I am thrilled to say I've come out the other side for 10 years running. The joy is back! I don't code anymore but I am sitting in the same room (no walls, cubes or offices for anyone --- even the CEO), so I get to see the joy every day. 40 hour work weeks and never a weekend. Vacation requests are always honored. We meet our deadlines because if we need more done we can add more people -- its the hidden secret to pairing, coding standards, unit testing and code stewardship. Its amazing to me how few "agile teams" actually use ANY of those practices and they still call themselves agile! Its not perfect, but its a team and its a team that takes responsibility for itself! You can't imagine what its like to be a CEO of such a place.

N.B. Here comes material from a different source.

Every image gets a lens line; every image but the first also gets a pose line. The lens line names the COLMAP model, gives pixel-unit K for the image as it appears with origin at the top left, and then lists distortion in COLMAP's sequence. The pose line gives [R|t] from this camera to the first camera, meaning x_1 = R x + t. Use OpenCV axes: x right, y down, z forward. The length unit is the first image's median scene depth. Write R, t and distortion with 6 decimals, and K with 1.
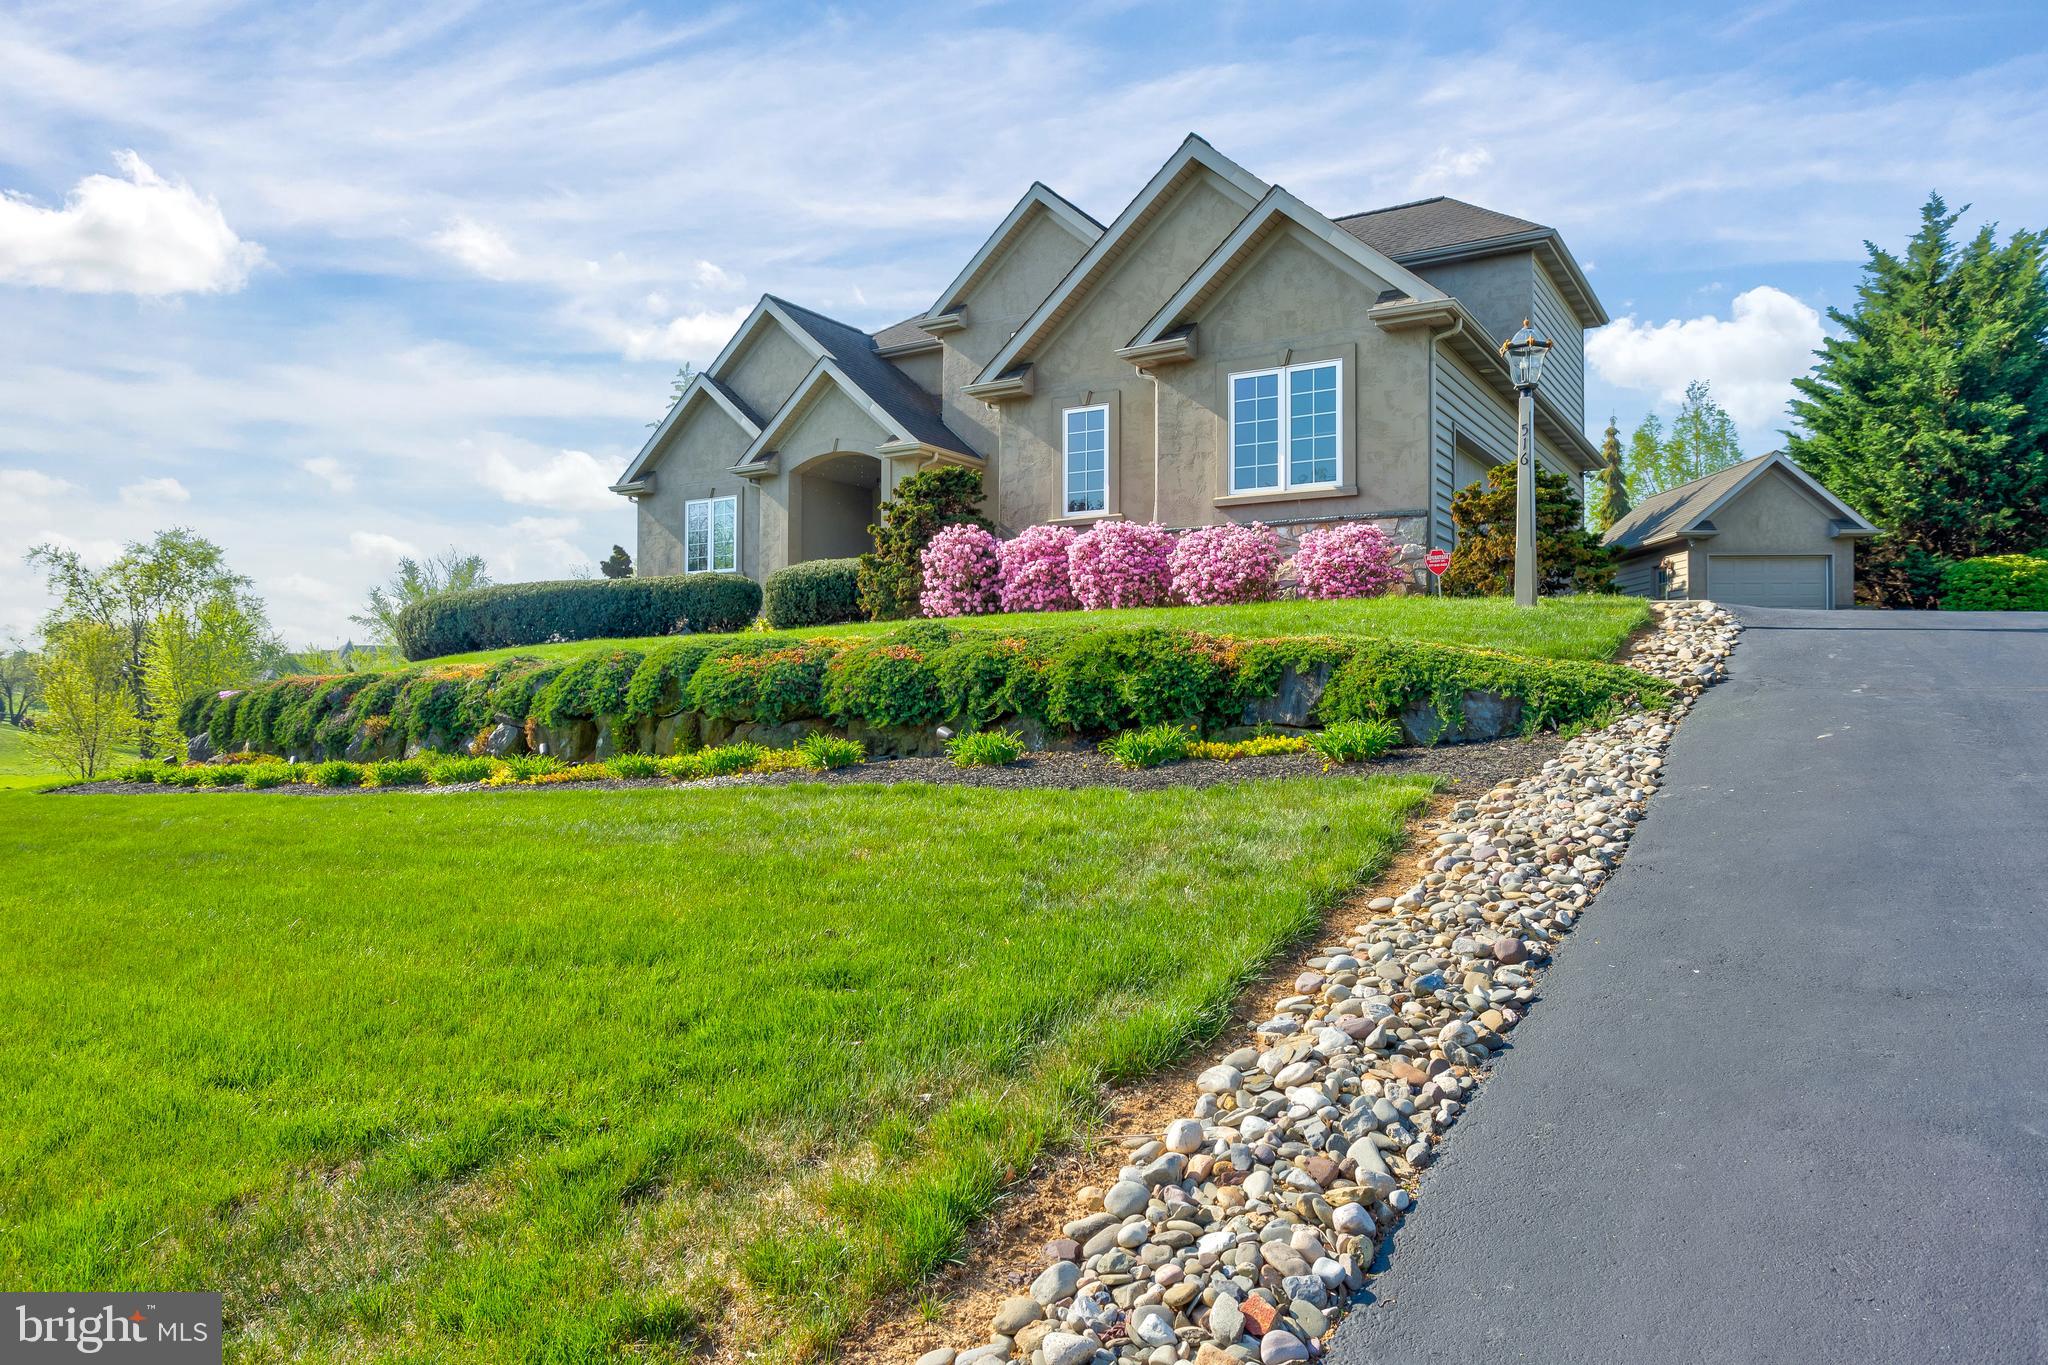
lens RADIAL K [[1232.0, 0, 1014.0], [0, 1232.0, 681.0], [0, 0, 1]] dist [-0.018589, 0.013933]
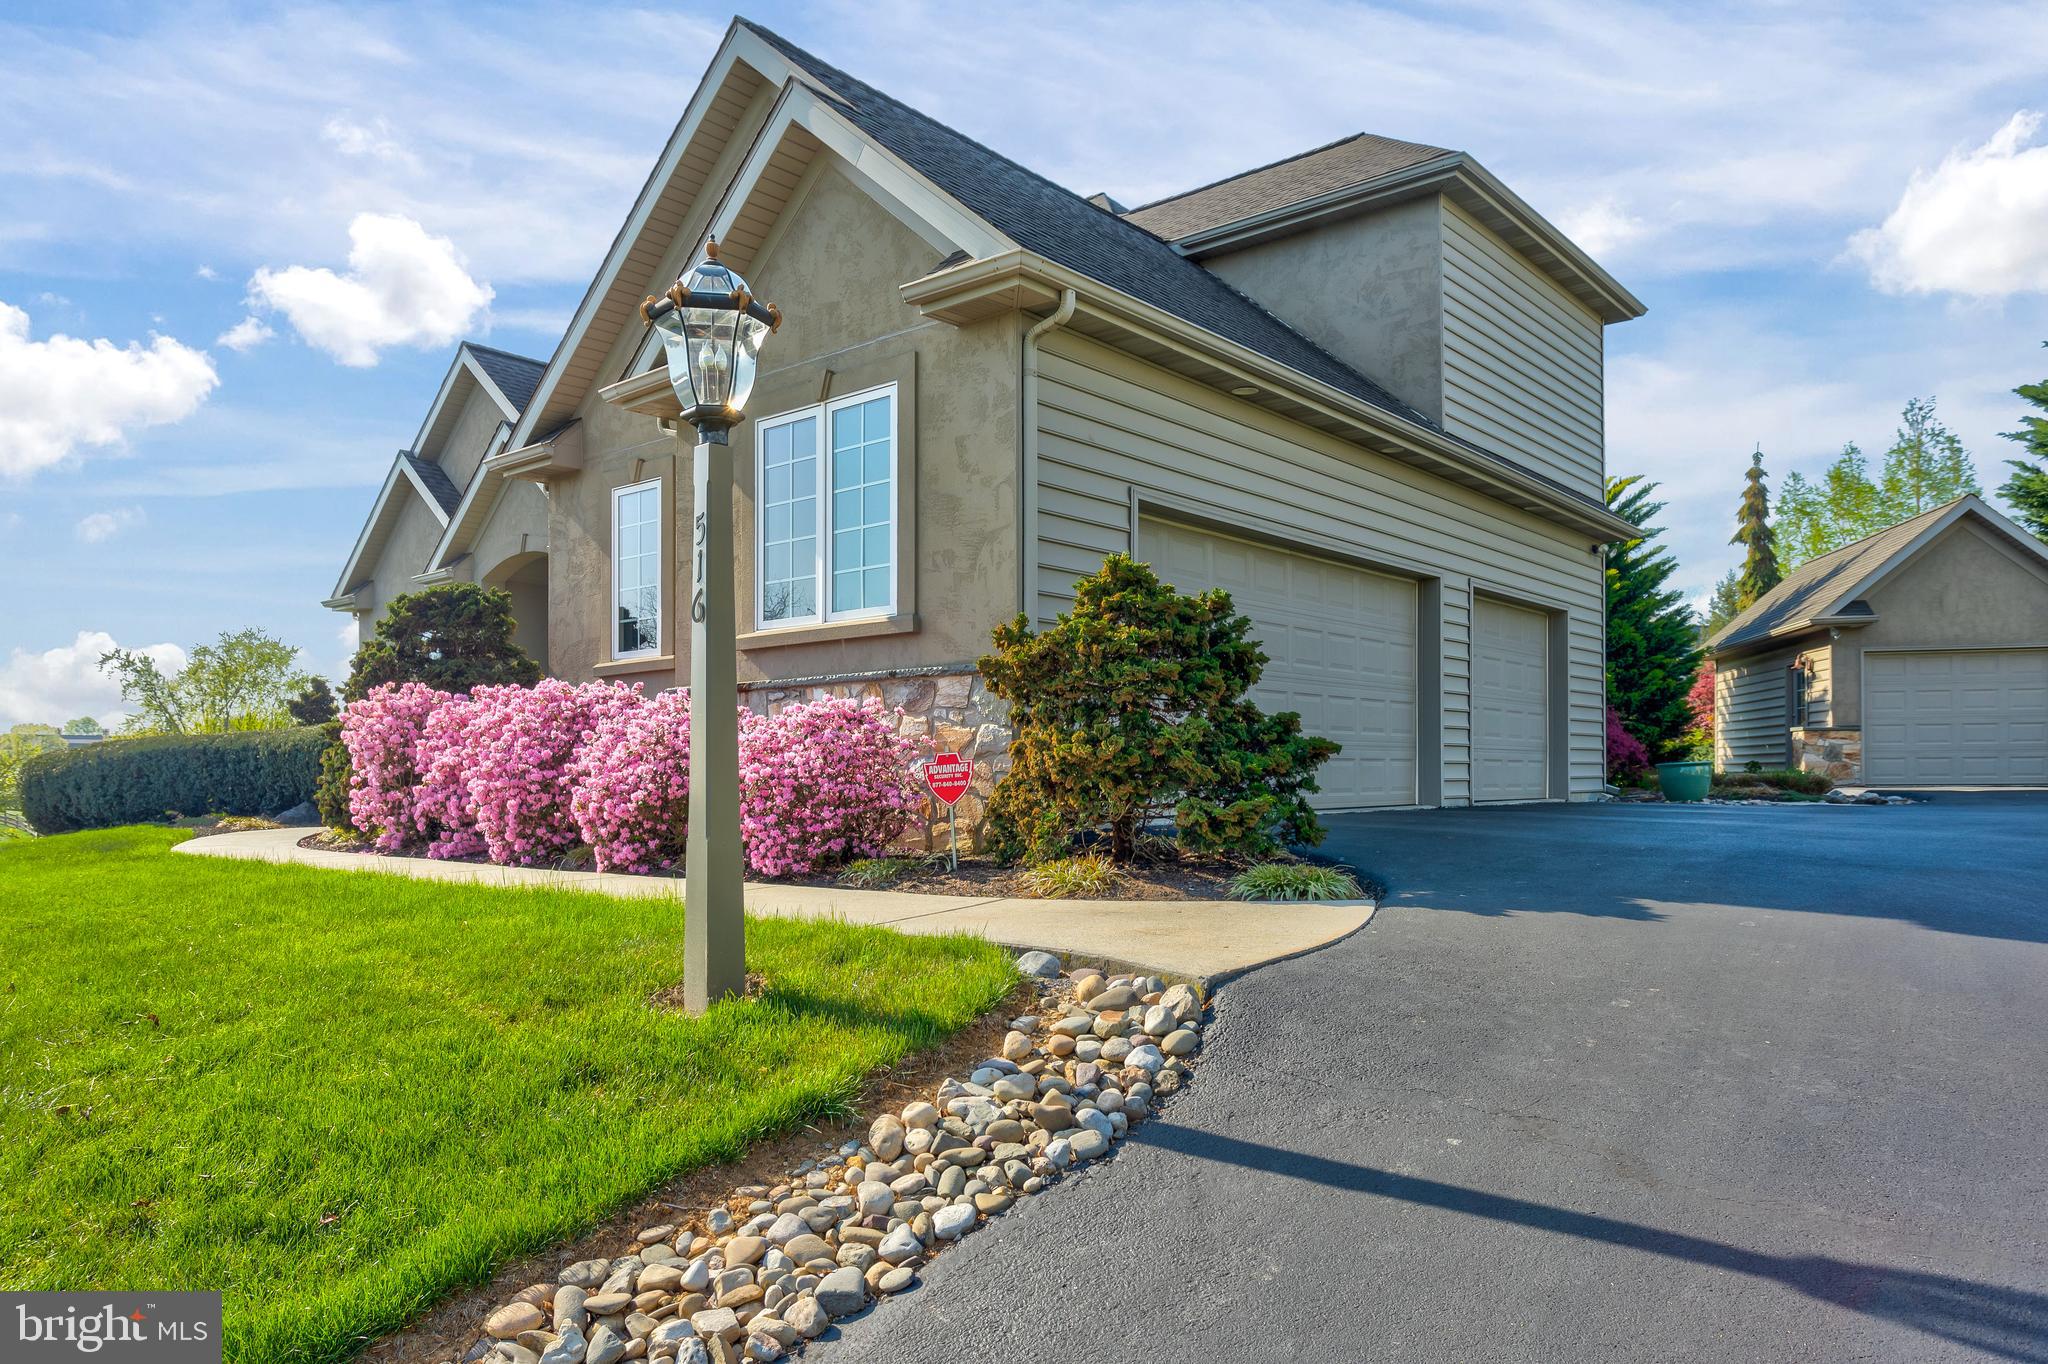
lens RADIAL K [[1285.0, 0, 1030.2], [0, 1285.0, 774.2], [0, 0, 1]] dist [-0.013066, 0.005559]
pose [[0.989688, -0.007922, -0.143018, 0.244900], [0.009997, 0.999855, 0.013796, -0.057038], [0.142888, -0.015083, 0.989624, 0.265119]]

I hope you get a chance to visit sometime.

Ravi Mohan

"So, I've moved almost completely back into tech"

Welcome Home!

JonKernPA

A beautiful post, Michael.

For me, it's about People, Process, and Tools -- in that order.

You seem to have all three mastered. No matter your type of participation in a gig and your personal feelings of "success," I am sure you always have a positive impact on everyone you touch.